If you simply drag files and folders over in Windows Explorer, a few “System” files will not copy over as they are in use.
A number of folders and files such as your temporary internet files and the page file have no value on a backup.
Keep in mind that if your existing hard drive fails, you cannot just simply copy the external hard drive to a new hard drive and boot up.
There are utilities such as Norton Ghost that allow you to create an image of your hard drive that is easy to restore if your hard drive fails or your system gets a serious infection.
Personally, what I do is back up my personal files and the hardware device drivers for the system.
In case of failure, I install Windows, desired updates, and only the software that I actually use. Then restore my data files.
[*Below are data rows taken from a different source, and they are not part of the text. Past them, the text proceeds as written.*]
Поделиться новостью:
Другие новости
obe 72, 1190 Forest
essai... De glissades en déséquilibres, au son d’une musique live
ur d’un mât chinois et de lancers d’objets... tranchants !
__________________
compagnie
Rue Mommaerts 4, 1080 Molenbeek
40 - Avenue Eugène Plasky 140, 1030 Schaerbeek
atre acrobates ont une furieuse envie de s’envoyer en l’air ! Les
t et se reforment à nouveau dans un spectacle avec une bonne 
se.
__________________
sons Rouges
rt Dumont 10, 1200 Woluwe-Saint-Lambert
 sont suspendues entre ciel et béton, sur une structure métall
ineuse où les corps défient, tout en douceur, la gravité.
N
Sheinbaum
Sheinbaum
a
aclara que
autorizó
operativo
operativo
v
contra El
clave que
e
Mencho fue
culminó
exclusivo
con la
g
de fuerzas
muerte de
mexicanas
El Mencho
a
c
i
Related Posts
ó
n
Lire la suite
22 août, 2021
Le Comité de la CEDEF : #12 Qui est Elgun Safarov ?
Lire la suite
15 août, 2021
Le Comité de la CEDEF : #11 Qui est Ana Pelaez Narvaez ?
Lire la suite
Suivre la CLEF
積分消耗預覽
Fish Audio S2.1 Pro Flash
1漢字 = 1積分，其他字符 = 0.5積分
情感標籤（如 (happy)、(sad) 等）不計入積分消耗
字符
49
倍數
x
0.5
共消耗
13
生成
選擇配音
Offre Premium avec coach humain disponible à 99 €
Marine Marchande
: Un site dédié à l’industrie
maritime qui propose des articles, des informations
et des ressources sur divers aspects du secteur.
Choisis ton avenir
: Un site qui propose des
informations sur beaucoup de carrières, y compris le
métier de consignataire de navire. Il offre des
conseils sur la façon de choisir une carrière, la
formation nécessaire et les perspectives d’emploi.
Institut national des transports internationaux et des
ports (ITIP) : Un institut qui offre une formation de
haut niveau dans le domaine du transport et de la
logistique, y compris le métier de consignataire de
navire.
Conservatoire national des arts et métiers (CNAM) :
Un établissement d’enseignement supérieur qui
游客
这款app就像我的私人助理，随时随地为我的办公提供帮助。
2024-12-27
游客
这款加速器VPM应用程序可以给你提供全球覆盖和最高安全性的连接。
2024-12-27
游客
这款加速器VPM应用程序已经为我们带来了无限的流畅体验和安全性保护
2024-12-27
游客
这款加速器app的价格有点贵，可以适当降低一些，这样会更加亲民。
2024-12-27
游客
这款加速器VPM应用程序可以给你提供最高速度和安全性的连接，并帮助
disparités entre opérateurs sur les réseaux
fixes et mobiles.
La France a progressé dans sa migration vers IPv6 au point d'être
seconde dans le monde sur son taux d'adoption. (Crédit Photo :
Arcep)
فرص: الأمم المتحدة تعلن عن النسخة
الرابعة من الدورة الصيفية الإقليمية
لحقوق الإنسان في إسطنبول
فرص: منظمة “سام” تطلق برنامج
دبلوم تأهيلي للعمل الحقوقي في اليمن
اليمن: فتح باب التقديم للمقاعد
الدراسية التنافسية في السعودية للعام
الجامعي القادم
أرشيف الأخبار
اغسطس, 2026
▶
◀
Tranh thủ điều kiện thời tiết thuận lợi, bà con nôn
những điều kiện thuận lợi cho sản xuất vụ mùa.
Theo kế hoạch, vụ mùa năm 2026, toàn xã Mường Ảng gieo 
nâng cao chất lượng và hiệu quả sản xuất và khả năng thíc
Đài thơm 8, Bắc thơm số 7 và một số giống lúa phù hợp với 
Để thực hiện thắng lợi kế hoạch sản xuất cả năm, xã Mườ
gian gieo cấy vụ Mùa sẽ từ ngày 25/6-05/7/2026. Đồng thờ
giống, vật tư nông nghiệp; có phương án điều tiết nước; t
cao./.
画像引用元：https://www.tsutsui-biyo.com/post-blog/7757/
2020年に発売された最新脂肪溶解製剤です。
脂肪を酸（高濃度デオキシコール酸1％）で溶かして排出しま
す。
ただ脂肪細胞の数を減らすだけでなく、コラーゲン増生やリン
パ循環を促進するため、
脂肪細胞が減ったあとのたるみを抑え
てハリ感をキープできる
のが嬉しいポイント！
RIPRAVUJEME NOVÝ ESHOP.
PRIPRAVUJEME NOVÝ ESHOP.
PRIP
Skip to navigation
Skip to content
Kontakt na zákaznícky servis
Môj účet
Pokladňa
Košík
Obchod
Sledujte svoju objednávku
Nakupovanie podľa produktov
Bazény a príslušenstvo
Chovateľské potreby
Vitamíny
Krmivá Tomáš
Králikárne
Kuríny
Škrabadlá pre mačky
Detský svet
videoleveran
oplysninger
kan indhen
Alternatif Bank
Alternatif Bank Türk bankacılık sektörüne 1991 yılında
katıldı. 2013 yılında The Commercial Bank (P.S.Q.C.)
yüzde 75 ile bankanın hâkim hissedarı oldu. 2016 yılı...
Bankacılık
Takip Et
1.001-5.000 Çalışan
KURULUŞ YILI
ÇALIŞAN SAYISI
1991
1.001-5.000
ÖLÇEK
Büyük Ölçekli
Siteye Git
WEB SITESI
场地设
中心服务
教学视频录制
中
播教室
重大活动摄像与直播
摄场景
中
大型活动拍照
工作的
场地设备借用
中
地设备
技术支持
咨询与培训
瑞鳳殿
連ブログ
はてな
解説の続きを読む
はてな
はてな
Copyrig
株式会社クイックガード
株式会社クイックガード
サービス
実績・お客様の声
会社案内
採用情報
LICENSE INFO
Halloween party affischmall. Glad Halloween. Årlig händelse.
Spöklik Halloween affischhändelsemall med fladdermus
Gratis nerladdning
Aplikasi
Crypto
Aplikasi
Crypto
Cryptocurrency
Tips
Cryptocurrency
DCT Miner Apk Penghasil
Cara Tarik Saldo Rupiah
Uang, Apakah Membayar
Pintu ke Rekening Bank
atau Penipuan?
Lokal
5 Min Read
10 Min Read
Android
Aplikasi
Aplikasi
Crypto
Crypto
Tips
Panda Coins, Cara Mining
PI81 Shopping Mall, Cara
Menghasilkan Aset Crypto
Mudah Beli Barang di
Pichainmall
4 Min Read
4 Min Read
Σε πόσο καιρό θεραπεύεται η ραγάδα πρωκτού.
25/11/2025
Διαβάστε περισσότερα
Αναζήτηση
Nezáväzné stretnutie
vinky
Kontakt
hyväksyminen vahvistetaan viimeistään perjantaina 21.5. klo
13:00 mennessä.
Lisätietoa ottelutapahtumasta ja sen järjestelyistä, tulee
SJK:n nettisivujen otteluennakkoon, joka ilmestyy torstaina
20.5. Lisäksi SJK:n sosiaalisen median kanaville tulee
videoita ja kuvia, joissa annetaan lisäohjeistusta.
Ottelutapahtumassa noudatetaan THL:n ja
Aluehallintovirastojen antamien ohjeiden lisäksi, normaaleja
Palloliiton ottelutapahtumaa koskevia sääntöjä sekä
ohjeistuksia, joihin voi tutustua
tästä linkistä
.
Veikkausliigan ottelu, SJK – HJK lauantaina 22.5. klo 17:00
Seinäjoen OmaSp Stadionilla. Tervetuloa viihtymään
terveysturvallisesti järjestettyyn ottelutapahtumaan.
whoa, chas! notice the os.
with 9x, it is cake to do what he wants.
you use xcopy32 from command prompt in Windows (very important, xcopy32 switches vary depending on ‘shell’ you are in. ouch. you gotta be within windows running command prompt for this to work)
anyhow.
put in your second hd and make sure windows can see it. let’s call it d:
boot into windows, click Start/run/command
xcopy32 c: d: /c /h /e /k /r /f
use xcopy32 /? to see what these and other switches do. or support.microsoft.com
you can run a daily backup of just the changed stuff after this
you will end up with almost exact copy of windows. only pagefile missing. no matter, you can recreate that in windows later. if you ever need to boot that drive you will have to sys the drive and use fdisk make it active. write back if you need more help with that.